Rebecca Frayn is a film maker, screen writer and novelist, inspired by contemporary issues. She has directed a wide variety of quirky documentary essays for the BBC, Channel 4 and ITV on subjects that range from Tory Wives to the Friern Barnet Mental Asylum and identical twins.
She played the role of June in the 1979 TV movie One Fine Day, directed by Stephen Frears and starring Robert Stephens and Dominic Guard. She also appeared uncredited as the photograph image of Liam Neeson's character's dead wife Joanna in the film Love Actually (2003), directed by Richard Curtis.

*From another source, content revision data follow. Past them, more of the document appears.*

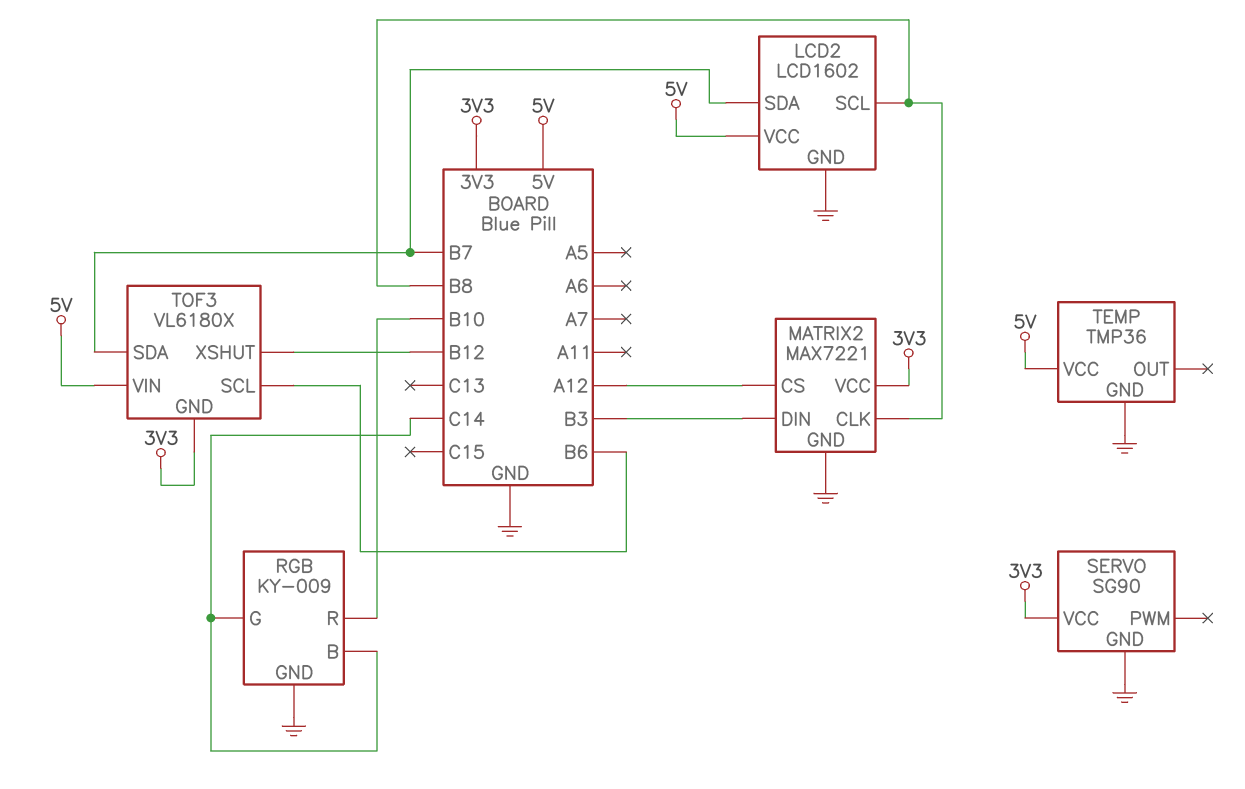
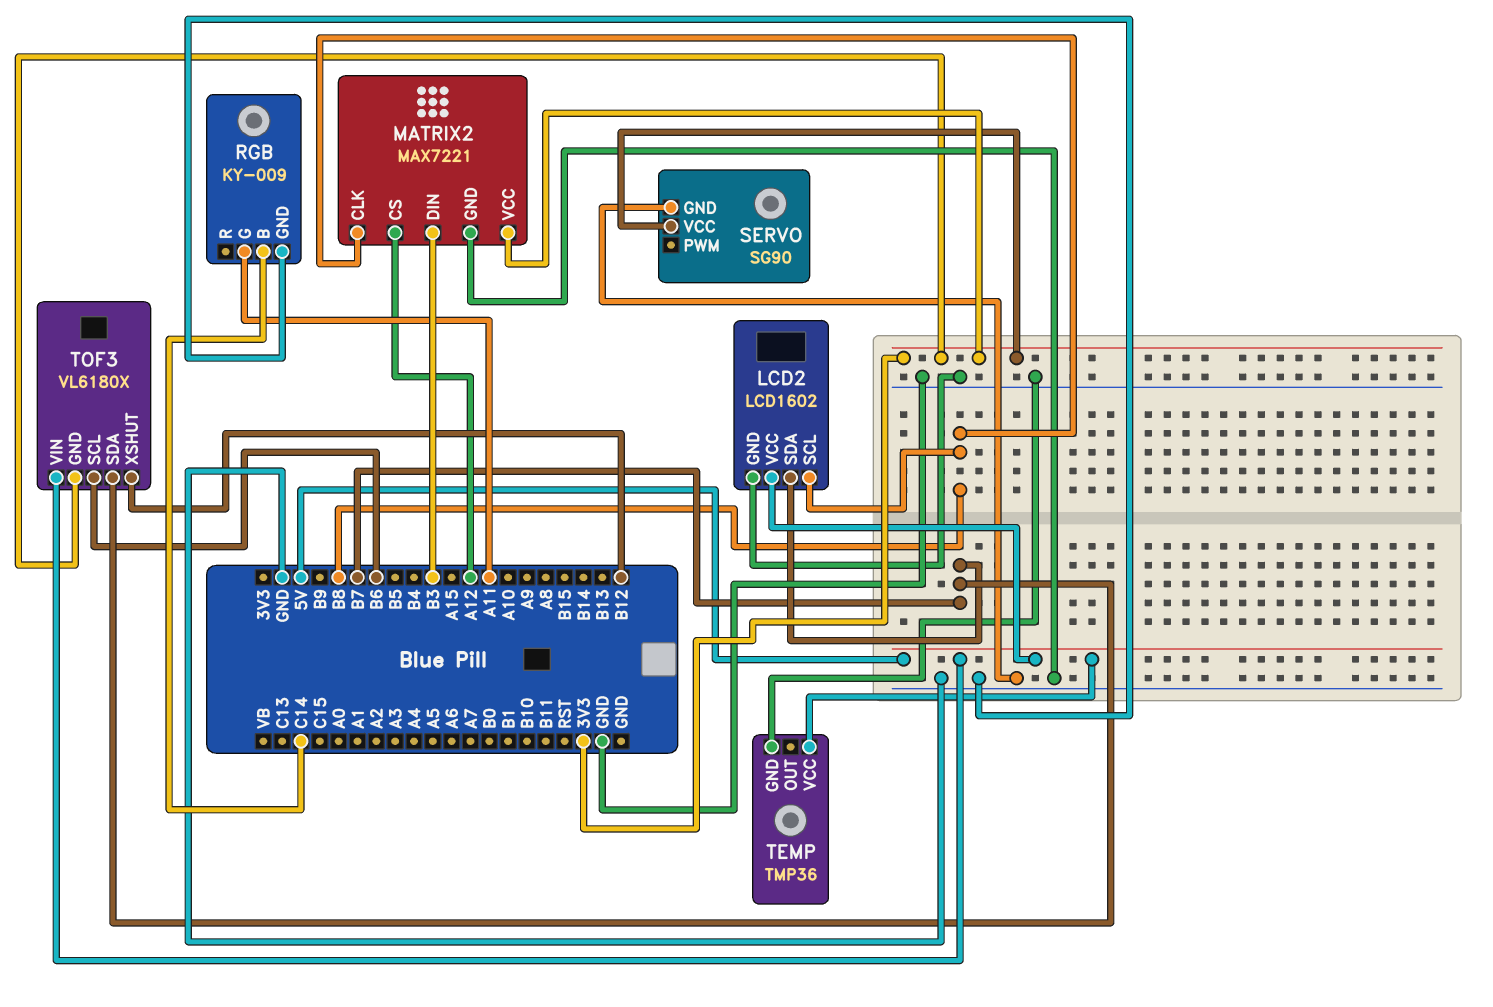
RGB pin G: C14 -> A11
RGB pin R: B10 -> none

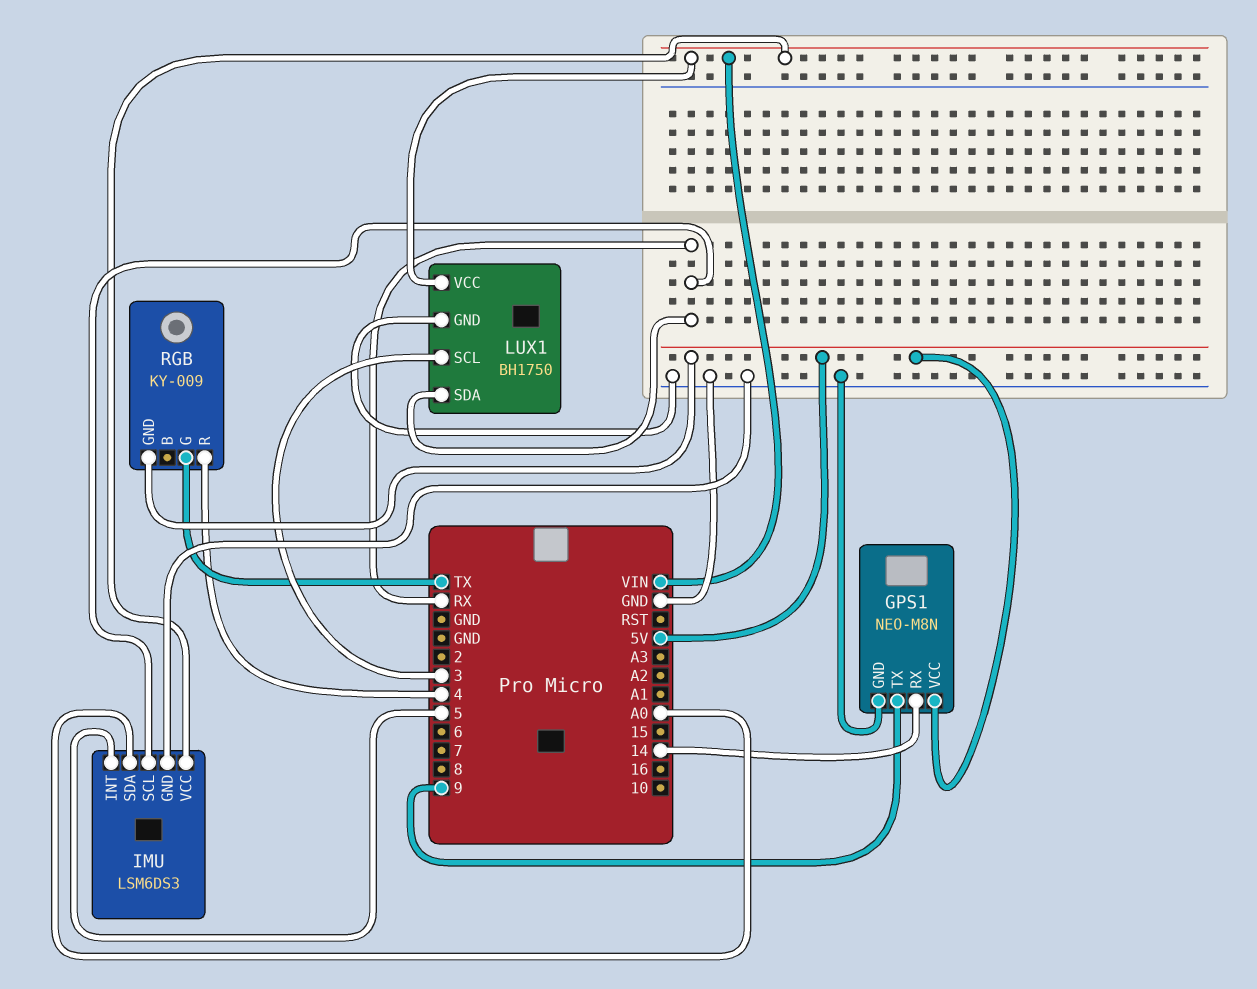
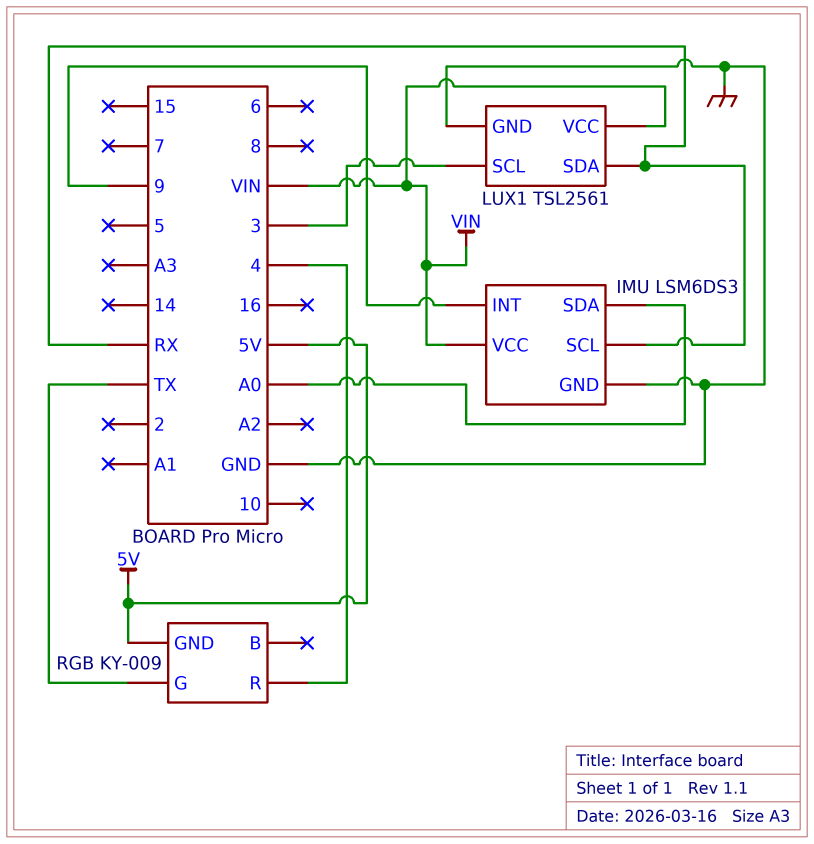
GPS1: NEO-M8N -> none
GPS1 pin GND: GND -> none
GPS1 pin RX: 14 -> none
GPS1 pin TX: 9 -> none
GPS1 pin VCC: 5V -> none
IMU pin INT: 5 -> 9
LUX1: BH1750 -> TSL2561

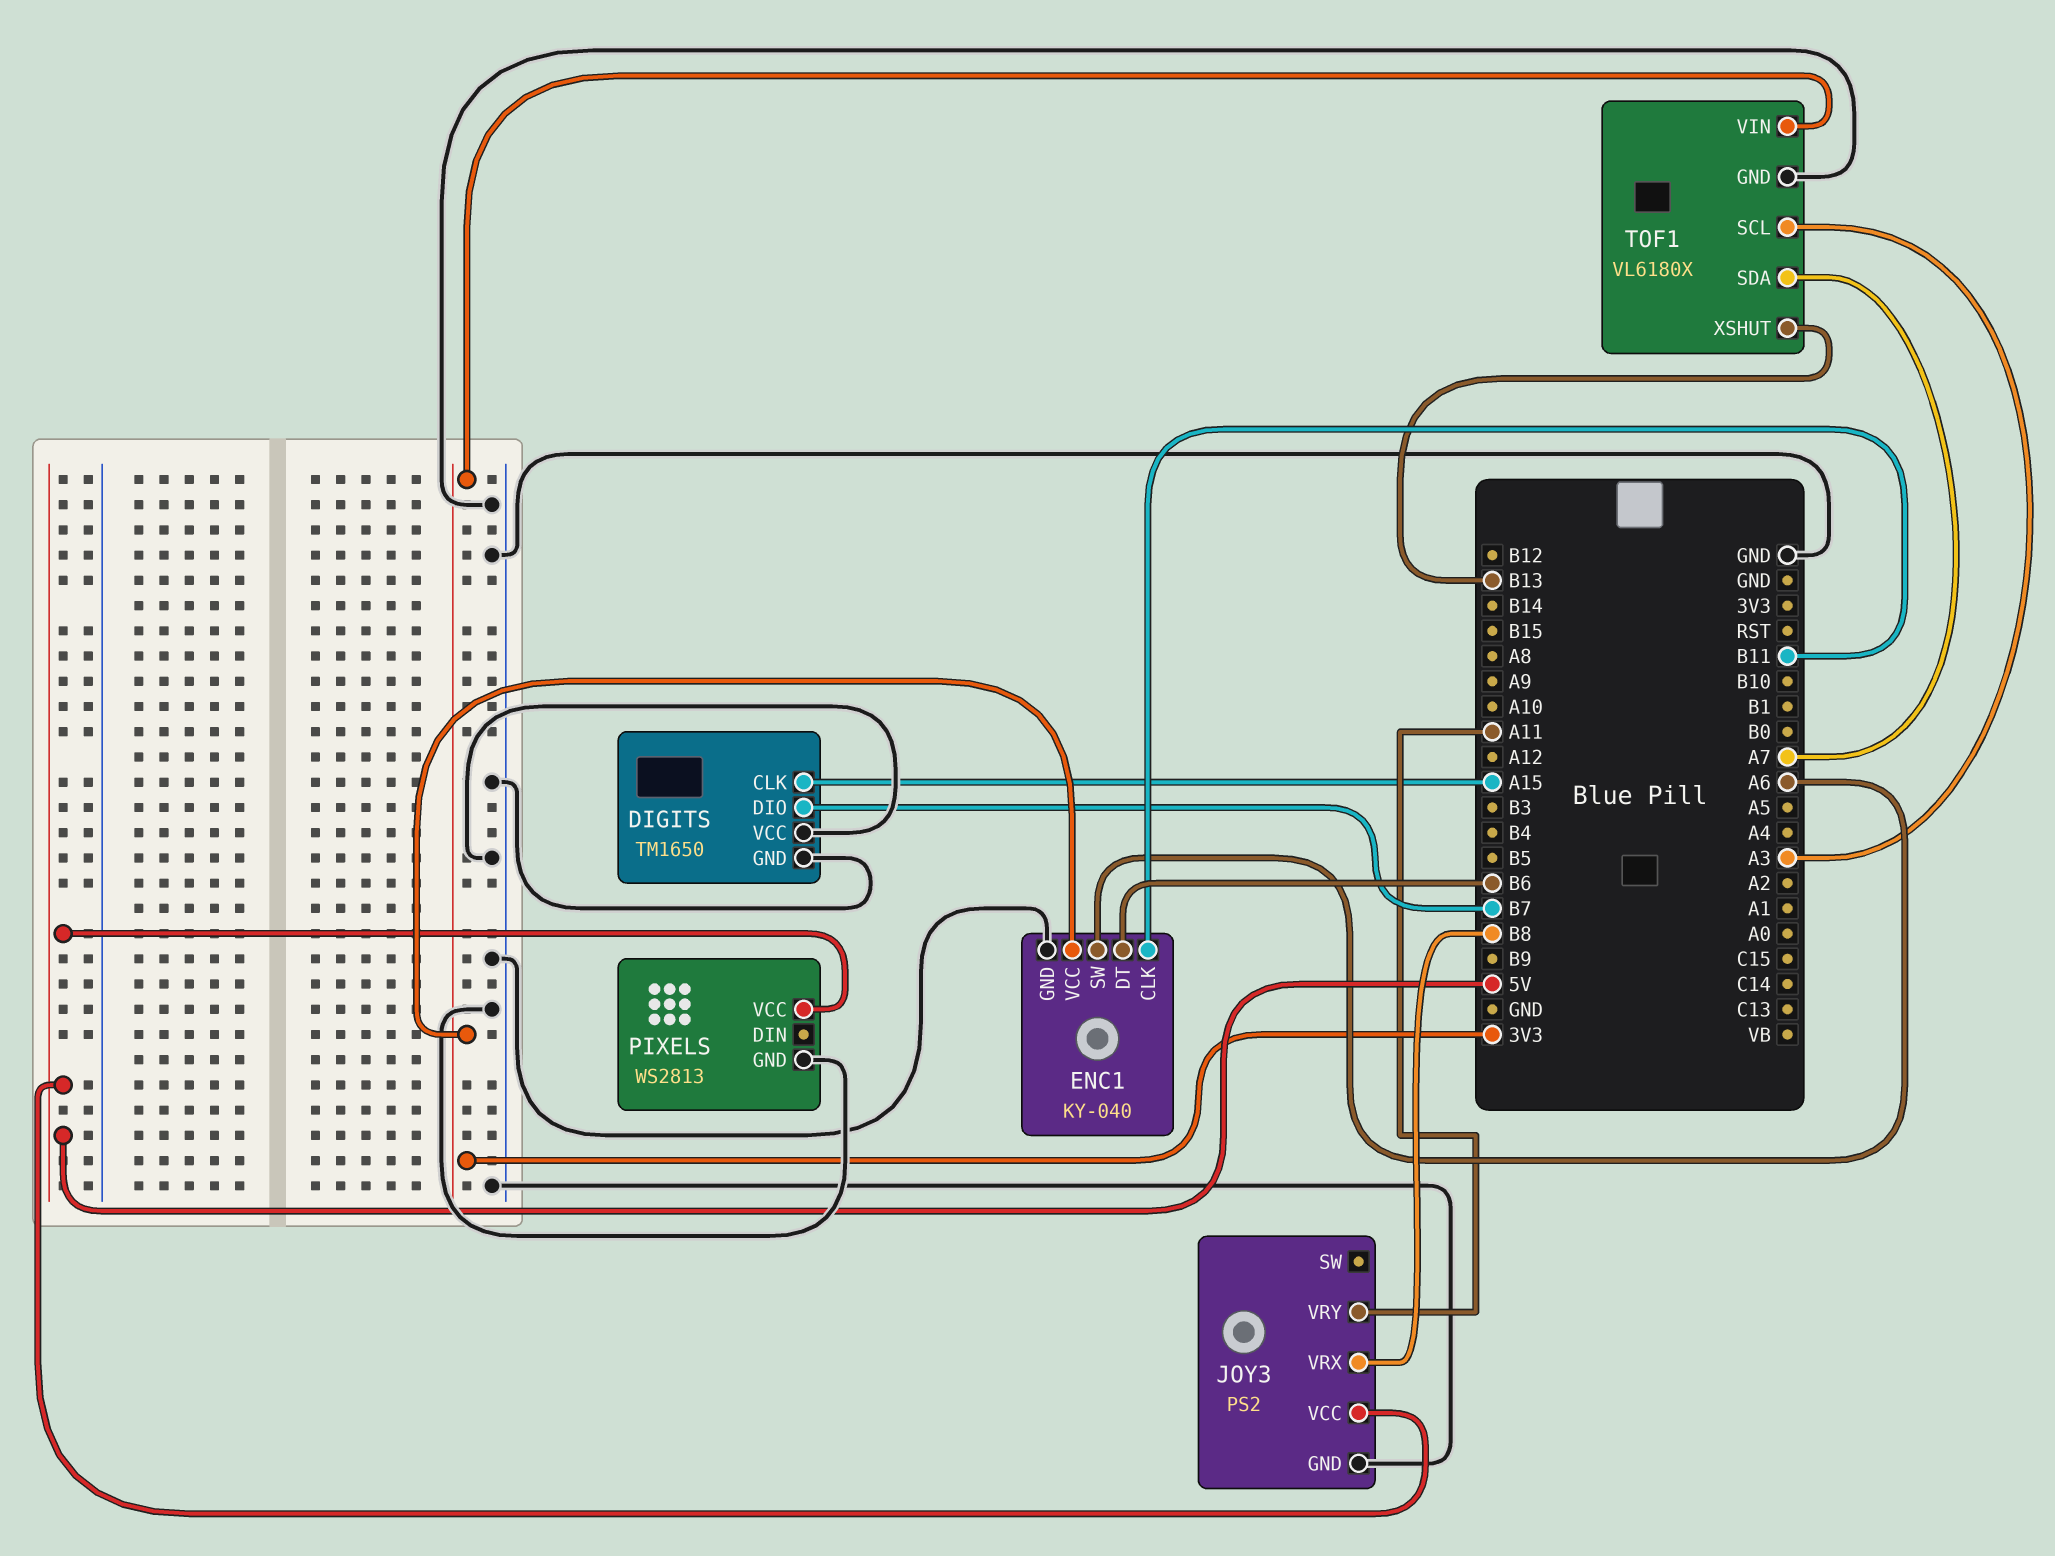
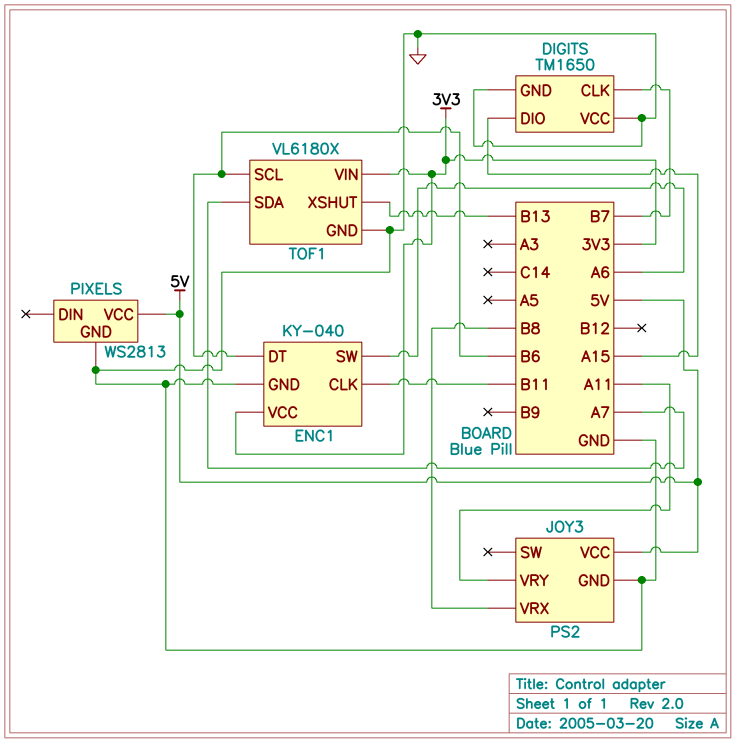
DIGITS pin CLK: A15 -> B7
DIGITS pin DIO: B7 -> A15
TOF1 pin SCL: A3 -> B6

She made her drama debut as a director with Whose Baby? for ITV, a TV drama that tackled father's rights, starring Sophie Okonedo and Andrew Lincoln. Also, a screenplay she wrote for the BBC, Killing Me Softly explored the true story of Sara Thornton, whose conviction for murder helped bring about a reform of the law on domestic violence. She has also written and/or directed a number of films about prominent women, including Leni Riefenstahl, Annie Leibovitz and Nora Ephron. Her screenplay about Aung San Suu Kyi, The Lady, directed by Luc Besson and starring Michelle Yeoh and David Thewlis was awarded the Amnesty International Human Rights Film Award in 2011.
Her first novel, One Life, dealt with the complex emotional and ethical landscape of IVF. Her second novel, Deceptions, is a psychological thriller, inspired by a true story and explores the impact on a family when a child goes missing.